• PROBLEM DESCRIPTION:
Which lines of the data contain the word "ماشین"? List each of those lines in full.

##### STORED DATA

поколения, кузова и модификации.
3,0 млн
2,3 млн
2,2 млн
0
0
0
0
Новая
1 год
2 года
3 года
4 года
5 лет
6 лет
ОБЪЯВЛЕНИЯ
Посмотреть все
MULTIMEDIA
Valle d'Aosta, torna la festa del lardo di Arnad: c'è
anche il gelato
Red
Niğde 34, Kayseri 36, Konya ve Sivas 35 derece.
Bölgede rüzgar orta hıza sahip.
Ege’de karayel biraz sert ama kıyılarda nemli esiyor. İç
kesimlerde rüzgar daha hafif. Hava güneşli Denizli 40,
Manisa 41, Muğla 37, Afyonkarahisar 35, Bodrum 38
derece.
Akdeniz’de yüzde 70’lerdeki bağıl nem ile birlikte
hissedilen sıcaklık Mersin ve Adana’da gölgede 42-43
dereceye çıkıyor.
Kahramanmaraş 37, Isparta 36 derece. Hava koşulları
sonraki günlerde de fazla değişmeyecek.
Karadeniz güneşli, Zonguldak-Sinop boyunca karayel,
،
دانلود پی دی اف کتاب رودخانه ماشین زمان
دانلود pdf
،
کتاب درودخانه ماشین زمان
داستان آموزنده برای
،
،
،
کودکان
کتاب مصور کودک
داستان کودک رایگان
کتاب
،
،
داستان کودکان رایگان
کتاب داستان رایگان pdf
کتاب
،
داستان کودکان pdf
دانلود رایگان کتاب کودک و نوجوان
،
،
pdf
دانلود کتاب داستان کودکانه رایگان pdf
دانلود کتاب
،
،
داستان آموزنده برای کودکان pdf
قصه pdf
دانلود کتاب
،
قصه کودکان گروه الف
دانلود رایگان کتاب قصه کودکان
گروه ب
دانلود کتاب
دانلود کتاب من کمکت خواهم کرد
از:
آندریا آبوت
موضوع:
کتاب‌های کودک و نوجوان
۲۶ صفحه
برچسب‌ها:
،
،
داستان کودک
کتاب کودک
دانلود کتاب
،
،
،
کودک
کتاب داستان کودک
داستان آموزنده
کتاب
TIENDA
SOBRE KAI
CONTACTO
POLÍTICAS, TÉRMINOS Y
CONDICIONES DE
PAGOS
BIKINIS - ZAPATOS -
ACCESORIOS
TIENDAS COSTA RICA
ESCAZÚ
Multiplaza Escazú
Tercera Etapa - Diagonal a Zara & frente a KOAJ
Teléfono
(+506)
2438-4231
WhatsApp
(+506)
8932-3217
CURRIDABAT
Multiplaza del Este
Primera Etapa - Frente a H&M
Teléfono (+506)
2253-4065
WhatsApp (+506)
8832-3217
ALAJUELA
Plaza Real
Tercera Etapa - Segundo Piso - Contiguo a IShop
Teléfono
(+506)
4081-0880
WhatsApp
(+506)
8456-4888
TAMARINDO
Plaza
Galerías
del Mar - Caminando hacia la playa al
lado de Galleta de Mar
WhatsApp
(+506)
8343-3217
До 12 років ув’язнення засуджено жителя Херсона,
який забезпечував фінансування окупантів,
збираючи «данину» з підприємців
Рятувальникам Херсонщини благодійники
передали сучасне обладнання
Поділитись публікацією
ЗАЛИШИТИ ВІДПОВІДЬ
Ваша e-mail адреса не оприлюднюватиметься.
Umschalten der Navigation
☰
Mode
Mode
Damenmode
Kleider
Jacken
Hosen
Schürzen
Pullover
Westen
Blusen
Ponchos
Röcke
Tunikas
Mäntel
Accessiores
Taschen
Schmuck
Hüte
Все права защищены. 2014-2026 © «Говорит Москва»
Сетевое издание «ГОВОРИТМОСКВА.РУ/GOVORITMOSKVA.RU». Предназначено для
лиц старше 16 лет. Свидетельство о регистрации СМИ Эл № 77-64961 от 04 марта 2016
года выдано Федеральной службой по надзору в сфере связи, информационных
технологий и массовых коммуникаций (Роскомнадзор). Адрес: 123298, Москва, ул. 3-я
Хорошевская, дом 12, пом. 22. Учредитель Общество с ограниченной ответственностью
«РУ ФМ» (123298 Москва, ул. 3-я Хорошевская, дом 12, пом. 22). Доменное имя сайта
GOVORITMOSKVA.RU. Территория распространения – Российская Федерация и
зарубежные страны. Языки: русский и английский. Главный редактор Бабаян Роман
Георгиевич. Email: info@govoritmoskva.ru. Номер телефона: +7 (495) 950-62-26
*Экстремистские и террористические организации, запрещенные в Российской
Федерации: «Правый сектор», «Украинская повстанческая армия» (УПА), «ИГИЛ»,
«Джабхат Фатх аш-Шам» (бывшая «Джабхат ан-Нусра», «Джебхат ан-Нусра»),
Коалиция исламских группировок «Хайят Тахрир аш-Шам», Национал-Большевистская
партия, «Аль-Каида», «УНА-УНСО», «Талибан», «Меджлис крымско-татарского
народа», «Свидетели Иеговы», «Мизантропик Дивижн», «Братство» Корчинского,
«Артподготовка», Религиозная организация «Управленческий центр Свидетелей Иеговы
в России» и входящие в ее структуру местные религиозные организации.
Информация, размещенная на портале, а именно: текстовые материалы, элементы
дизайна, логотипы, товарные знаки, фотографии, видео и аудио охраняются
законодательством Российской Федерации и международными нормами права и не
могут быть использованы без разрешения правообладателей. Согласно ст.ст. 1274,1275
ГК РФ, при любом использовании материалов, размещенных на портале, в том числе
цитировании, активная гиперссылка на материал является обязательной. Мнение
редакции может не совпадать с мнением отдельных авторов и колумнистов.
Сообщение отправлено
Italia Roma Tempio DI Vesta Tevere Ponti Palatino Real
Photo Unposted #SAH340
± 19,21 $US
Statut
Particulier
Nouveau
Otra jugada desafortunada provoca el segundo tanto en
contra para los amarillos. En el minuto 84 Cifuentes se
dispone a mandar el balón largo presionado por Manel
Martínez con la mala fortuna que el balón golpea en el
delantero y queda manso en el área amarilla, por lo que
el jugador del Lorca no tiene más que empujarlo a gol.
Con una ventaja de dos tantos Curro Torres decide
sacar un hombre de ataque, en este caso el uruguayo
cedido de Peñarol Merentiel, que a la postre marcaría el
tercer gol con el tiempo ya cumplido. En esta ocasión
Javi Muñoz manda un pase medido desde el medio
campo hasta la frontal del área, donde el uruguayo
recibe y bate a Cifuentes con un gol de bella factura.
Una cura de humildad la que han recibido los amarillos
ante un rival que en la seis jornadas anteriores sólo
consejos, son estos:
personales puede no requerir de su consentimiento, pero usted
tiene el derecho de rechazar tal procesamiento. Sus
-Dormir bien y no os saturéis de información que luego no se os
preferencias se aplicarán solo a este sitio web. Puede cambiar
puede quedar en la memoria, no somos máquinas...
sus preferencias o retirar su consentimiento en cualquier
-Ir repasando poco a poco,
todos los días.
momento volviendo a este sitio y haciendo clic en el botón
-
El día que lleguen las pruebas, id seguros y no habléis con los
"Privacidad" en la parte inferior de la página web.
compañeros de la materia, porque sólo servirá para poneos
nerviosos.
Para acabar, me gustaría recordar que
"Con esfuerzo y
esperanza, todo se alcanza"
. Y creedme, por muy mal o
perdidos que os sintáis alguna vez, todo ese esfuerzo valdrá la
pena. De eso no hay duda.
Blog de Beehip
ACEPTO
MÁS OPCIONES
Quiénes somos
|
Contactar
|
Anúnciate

##########

• ANSWER:
دانلود پی دی اف کتاب رودخانه ماشین زمان
کتاب درودخانه ماشین زمان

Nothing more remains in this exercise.